Mathematics Colloquium Schedule

Spring 2018

Date: 2-2-2018 (12pm-1pm, F03-200A), Dr. Curtis Bennett, Dean, CNSM, CSULB.

Title: TBA

Abstract: TBA


Fall 2017

Date: 12-1-2017 (12pm-1pm, F03-200A), Dr. Chiu-yen Kao, Department of Mathematics and Computer Science at Claremont McKenna College.

Title: Minimization of inhomogeneous biharmonic eigenvalue problems

Abstract: Biharmonic eigenvalue problems arise in the study of the mechanical vibration of plates. In this paper, we study the minimization of the first eigenvalue of a simplified model with clamped boundary conditions and Navier boundary conditions with respect to the coefficient functions which are of bang-bang type (the coefficient functions take only two different constant values). A rearrangement algorithm is proposed to find the optimal coefficient function based on the variational formula of the first eigenvalue. On various domains, such as square, circular and annular domains, the region where the optimal coefficient function takes the larger value may have different topologies. An asymptotic analysis is provided when two different constant values are close to each other. In addition, a symmetry breaking behavior is also observed numerically on annular domains.

Date: 11-3-2017 (12pm-1pm, FO3-200A), Gene Kim, Department of Mathematics, USC.

Title: Distribution of Descents in Matchings

Abstract: The distribution of descents in a fixed conjugacy class of $S_n$ is studied, and it is shown that its moments have an interesting property. A particular conjugacy class that is of interest is the class of matchings (also known as fixed point free involutions). This paper provides a bijective proof of the symmetry of the descents and major indices of matchings and uses a generating function approach to prove an asymptotic normality theorem for the number of descents in matchings.

Date: 10-27-2017 (11am-12pm, LA5-154), Dr.
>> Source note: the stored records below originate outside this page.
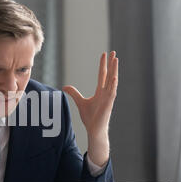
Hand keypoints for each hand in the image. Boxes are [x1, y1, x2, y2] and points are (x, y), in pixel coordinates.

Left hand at [62, 51, 117, 165]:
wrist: (94, 129)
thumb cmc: (90, 117)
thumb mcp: (80, 102)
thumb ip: (74, 93)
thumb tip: (64, 86)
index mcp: (100, 91)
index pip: (102, 75)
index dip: (103, 65)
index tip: (104, 54)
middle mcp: (106, 92)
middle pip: (109, 75)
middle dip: (111, 63)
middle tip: (113, 52)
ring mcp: (109, 98)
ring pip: (112, 81)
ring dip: (114, 70)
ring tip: (116, 59)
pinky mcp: (109, 104)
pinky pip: (112, 92)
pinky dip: (113, 85)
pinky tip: (114, 77)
Donald Saari, UC Irvine.

Title: From Arrow's Social Choice Theorem to the compelling  "dark matter" mystery

Abstract: In this expository, general talk, it is shown how the muscle power of mathematics explains a major result in elections and group decision making (which asserts that what is obviously possible to do is, in fact, impossible), and connects it to a compelling mystery in astronomy--dark matter.


Date: 10-20-2017 (12pm-1pm, F03-200A), Dr. Alfonso Castro, Department of Mathematics, Harvey Mudd College.

Title: Shooting from singularity to singularity and a semilinear Laplace-Beltrami equation

Abstract: Rotationally symmetric solutions to semilinear Laplace-Beltrami equation defined on a manifold of revolution is considered. We will show how such a problem becomes an ordinary differential equation with two singularities. We will study the singular differential equations using the shooting method and conclude that when the nonlinearity is superlinear and subcritical the problem has infinitely many solutions.


Date: 10-6-2017 (12pm-1pm, F03-200A), Dr. Stacy Musgrave, Department of Mathematics & Statistics, Cal Poly Pomona 

Title: Mathematical Structures: Up Close and Afar

Abstract: Reasoning structurally has been identified as a key component of mathematical activity, so much so that national documents like the Common Core State Standards highlight this way of reasoning as a mathematical practice (MP7) we ought to foster in students in K-12 classrooms. In this talk, I define reasoning structurally and demonstrate what it looks like to reason structurally with algebraic expressions and equations. We will explore structural and non-structural response types to tasks from a diagnostic tool, the Mathematical Meanings for Teaching secondary mathematics (MMTsm), used to characterize high school teachers’ meanings for foundational ideas in the secondary curriculum.


Date: 9-22-2017 (11am-12pm, F03-200A), Dr. Matteo Mori, Department of Physics, UC San Diego

Title: From Macro to Micro and Back: Complexity, Simplicity and Optimality of Bacterial Cells

Abstract: Understanding how living cells work as a system requires to unravel how simple behaviors emerge from the complexity of the cell's molecular machinery. At the macroscopic level, coarse descriptions and simple "growth laws" can be used to understand the physiology of the cell. On the other hand, genome-scale models can be used to understand how simple "macro" behaviors emerge from the complexity of cellular metabolism. I will discuss a couple of examples of (only apparently) sub-optimal performances of bacterial cells, and the role of protein allocation models as a unifying framework for understanding cell physiology.